By , ITworld |  Cloud Computing, Chromebook, I'll try it

Now setting up a POP client, like Outlook or Thunderbird, to get mail from Gmail is pretty straightforward. Using Gmail as a client to a POP server, that's a bit more complicated.

To do this, you need to go to the Gmail's Gear icon on the upper right and go to Settings/Accounts and Import. On this tab, select "Add POP3 Account." You'll then be asked several questions about your POP account such as what port to use and whether your server uses Secure-Socket Layer (SSL) for the connection and so on.

So, while I was quickly reading all my e-mail from my Chromebook, if you use another system besides Gmail for your e-mail, I'd be sure to set this up when you have time to work on it and there's help available rather than setting out on a business trip and then finding out that you're in over your head as an e-mail admin.

 

Monday: So far, so good

I very rarely print anything. I think that if God had wanted us to still put marks on paper he wouldn't have given us a computer display. So, of course, today I had to print out a PDF form for a contract I'm working on. Reading the PDF document wasn't a problem. ChromeOS, and thus the Chromebook, comes with Adobe Reader functionality baked in. Printing from a Chromebook, that's a little tricker.

You see, while the Samsung has two USB 2.0 ports, ChromeOS doesn't directly support printers. Instead, you need to use Google Cloud Print. The only printers that directly support that at this time are the HP ePrint line. Fortunately, you can connect your old printer to the Google Cloud Print so you can use it instead. If that is, you have a printer that's accessible from a Windows or Mac OS PC. You can't do it -- yet -- from a Linux desktop but that's coming. See, I knew there was a reason I kept Windows PCs around!

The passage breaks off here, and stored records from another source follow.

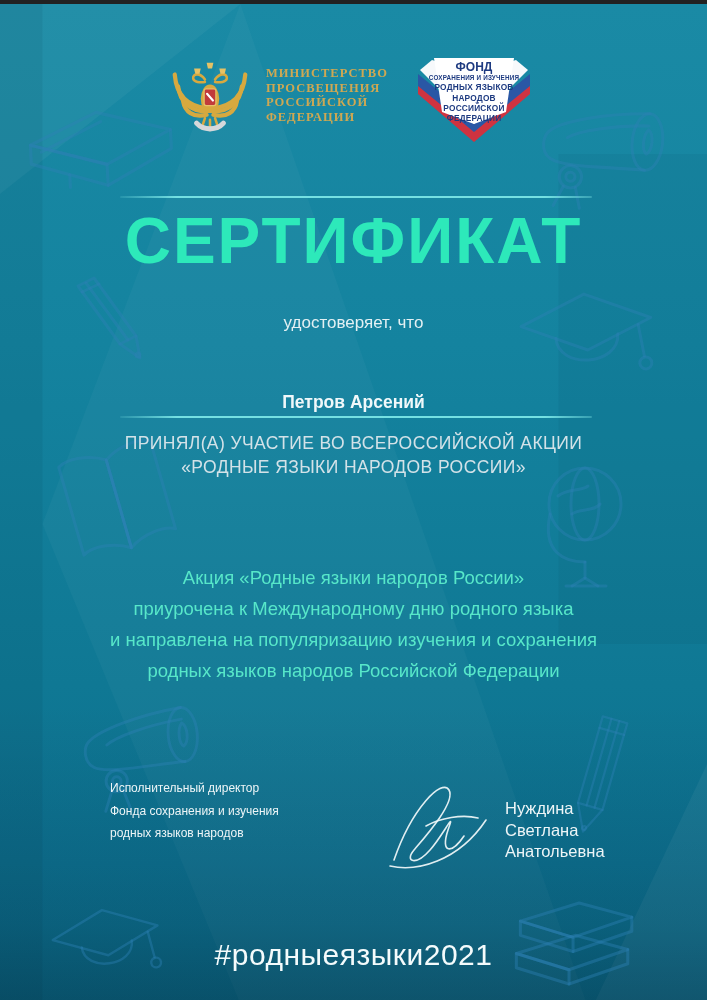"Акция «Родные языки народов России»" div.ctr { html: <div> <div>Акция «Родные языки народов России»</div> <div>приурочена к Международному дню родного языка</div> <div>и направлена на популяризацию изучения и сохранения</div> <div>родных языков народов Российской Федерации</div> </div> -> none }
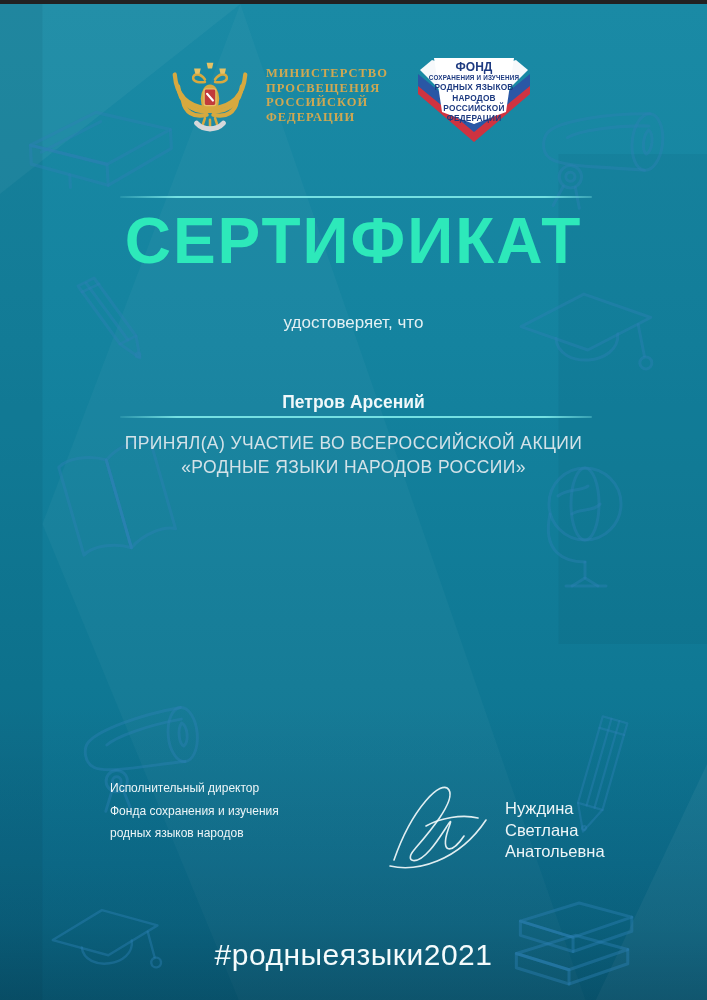"Нуждина" .signer { top: 794px -> 832px }
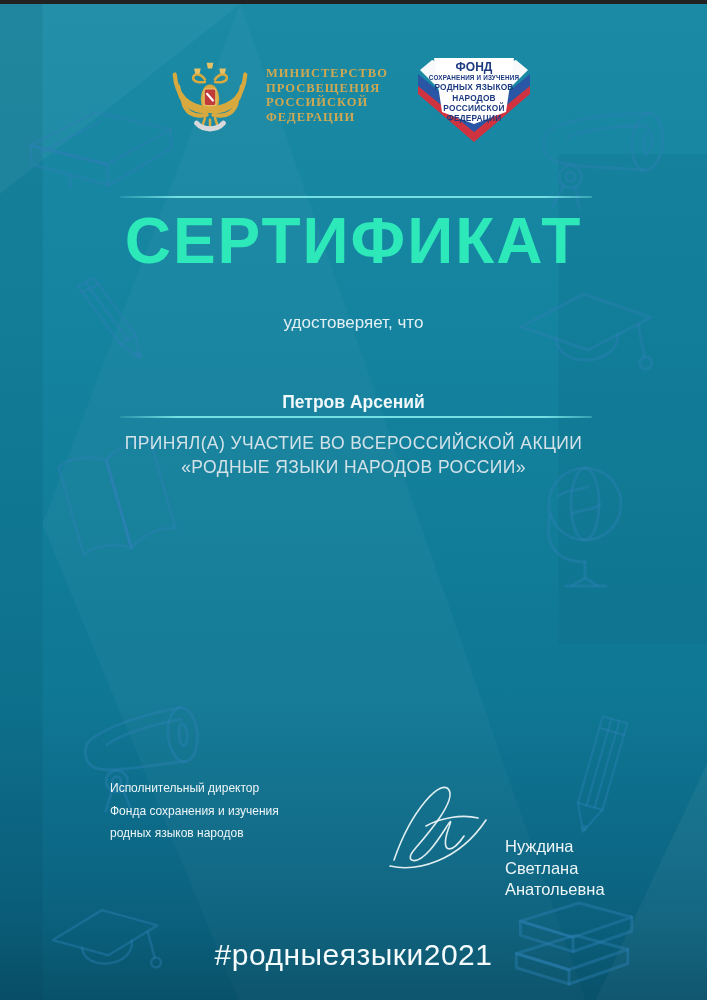"г. Москва 2021 год" div.ctr { html: none -> <div>г. Москва 2021 год</div> }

To do this you need to download and enable the Google Cloud Print connector in your local PC's Chrome Web browser. It's pretty simple, and once you're done with it, all you need do is leave Chrome on your PC or Mac and you can print to any printer it can reach. In my own case none of the printers are attached directly to a PC. Instead my printers are connected to network printers that hang off an openSUSE 11.4 and Windows Server 2008 R2 server. Chrome doesn't care about that part though. If your resident PC with Chrome Cloud Print set up on it can find a printer, your Chromebook can use that printer.